ROCKVILLE, Md. Researchers at the Institute for Bioscience and Biotechnology Research (IBBR) recently received $1 million from the Defense Threat Reduction Agency (DTRA, part of the Department of Defense) to advance their work developing wearable sensors that measure biochemical information to diagnose disease.

Graphic courtesy of Institute for Bioscience and Biotechnology Research.

Accessing and analyzing chemical information is the basis of much biological research and biomedical diagnostic testing. A conventional approach involves studying a biological system, identifying an important chemical, and then developing a way to measure it.

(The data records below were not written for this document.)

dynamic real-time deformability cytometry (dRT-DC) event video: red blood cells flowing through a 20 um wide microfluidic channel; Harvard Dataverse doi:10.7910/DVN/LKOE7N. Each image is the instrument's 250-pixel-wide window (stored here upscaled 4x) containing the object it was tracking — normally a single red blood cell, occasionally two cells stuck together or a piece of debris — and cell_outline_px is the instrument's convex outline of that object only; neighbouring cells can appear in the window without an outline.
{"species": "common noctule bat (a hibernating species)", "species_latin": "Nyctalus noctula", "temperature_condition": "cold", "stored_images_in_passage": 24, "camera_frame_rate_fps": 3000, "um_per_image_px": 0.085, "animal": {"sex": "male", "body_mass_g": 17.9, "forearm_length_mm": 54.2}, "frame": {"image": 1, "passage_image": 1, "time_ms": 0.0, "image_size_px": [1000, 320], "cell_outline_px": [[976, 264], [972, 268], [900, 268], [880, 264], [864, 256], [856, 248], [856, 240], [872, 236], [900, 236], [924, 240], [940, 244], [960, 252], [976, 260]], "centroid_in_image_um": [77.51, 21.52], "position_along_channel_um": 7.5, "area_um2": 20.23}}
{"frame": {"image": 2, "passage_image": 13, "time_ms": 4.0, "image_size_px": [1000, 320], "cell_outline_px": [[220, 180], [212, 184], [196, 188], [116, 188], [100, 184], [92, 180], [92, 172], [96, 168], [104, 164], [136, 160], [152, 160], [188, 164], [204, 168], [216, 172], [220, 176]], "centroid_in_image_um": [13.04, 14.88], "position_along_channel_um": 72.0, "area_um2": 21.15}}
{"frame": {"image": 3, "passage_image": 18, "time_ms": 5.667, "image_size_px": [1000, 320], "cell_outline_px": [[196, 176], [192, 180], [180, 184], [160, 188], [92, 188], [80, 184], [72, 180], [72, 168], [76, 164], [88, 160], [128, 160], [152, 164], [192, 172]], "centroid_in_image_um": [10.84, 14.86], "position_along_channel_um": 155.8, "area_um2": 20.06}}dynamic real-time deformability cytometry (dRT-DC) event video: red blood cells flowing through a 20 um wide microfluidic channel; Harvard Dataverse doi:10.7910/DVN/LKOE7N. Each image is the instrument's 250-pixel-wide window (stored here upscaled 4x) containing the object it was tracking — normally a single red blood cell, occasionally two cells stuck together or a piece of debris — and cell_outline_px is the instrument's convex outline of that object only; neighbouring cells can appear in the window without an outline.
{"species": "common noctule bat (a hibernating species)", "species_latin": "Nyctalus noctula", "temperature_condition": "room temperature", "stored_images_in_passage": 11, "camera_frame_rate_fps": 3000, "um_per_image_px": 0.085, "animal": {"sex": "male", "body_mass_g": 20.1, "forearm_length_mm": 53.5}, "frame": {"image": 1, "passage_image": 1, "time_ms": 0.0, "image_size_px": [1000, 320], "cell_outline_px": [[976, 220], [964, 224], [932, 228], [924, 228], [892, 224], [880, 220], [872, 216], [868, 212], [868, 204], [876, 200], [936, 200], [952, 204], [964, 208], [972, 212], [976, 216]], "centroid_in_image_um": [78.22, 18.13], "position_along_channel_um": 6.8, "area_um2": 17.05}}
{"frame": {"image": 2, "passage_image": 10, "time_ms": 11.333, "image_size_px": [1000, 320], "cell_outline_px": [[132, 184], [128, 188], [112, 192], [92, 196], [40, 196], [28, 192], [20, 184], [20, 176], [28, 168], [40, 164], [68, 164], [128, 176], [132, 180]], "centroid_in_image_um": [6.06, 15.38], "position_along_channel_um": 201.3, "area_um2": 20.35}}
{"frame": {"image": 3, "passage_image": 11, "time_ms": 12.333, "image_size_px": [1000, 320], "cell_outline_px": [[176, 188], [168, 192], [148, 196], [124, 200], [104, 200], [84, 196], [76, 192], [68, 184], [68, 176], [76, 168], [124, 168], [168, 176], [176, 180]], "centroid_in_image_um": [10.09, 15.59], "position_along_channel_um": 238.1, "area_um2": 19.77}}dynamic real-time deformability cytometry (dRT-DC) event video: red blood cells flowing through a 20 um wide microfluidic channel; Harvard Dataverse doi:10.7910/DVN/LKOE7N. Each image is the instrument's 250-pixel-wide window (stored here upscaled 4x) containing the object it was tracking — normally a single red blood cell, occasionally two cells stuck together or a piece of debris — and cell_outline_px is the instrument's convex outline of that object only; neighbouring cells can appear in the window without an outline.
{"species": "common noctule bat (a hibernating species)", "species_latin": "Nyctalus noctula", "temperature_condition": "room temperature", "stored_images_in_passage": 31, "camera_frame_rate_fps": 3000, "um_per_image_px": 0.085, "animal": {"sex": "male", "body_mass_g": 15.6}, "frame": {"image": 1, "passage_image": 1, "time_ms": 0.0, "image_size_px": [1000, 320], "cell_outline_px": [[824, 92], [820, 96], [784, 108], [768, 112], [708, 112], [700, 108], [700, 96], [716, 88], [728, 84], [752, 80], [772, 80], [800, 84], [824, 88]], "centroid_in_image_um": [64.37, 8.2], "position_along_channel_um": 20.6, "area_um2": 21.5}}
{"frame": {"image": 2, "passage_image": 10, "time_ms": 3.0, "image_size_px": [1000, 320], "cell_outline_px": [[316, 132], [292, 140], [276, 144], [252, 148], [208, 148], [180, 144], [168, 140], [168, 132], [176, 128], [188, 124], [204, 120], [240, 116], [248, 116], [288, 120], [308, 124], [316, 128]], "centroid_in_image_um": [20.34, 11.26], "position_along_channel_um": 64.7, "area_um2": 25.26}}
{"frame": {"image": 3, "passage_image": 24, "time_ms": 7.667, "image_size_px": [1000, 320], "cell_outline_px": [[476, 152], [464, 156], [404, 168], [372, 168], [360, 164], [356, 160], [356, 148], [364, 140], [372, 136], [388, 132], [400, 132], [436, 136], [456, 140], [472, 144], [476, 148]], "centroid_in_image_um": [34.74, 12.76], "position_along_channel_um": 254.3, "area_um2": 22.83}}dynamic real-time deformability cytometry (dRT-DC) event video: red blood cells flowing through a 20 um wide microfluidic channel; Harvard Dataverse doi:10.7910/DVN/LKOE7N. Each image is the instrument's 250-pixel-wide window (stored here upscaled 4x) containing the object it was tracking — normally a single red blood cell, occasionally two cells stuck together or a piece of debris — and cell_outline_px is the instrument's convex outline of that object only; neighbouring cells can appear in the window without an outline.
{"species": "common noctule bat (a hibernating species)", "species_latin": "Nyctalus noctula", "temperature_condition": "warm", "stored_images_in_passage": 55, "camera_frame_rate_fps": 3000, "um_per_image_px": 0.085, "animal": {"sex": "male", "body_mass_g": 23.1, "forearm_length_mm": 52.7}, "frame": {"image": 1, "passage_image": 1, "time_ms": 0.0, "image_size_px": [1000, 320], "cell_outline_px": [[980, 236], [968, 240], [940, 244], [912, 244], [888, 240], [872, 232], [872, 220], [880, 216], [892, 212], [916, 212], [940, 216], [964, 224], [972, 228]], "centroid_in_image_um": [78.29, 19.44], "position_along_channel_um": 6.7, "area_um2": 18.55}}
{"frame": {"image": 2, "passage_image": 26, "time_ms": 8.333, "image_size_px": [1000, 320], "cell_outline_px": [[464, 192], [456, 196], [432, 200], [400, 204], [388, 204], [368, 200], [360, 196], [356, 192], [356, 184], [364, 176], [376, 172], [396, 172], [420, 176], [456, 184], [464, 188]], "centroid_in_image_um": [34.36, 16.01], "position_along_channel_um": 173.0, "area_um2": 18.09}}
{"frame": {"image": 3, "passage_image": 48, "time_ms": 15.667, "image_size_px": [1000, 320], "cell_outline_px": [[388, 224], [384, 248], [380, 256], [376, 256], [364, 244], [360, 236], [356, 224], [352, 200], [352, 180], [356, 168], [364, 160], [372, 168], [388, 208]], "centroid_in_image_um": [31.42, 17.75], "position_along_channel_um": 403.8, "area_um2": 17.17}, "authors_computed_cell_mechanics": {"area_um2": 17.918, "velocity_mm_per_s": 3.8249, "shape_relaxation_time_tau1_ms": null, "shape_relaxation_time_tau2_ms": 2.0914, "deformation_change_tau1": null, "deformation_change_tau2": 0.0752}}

Lead researchers propose to start with measurements that can be made quickly on a deployable device. Among those types of measurements, they suggest determining which datasets give valuable information that can be used for basic research and diagnostic development.

Reduction-oxidation (redox) reactions involve the transfer of electrons from one molecule to another. Chemical redox reactions are used by cells for a wide range of biological functions. And, since electronic devices are also based on the movement of electrons, "communication" between biology and a device is possible with the end goal being to determine a person's health status from a rapid redox measurement, researchers say.

The research team plans to collect redox measurements from a variety of biological systems and look for patterns that reveal stable and perturbed states. They will also continue to develop sensors that directly connect biology to electronic circuits. Both of these objectives will be informed by exploration of cellular mechanisms of redox detection and response.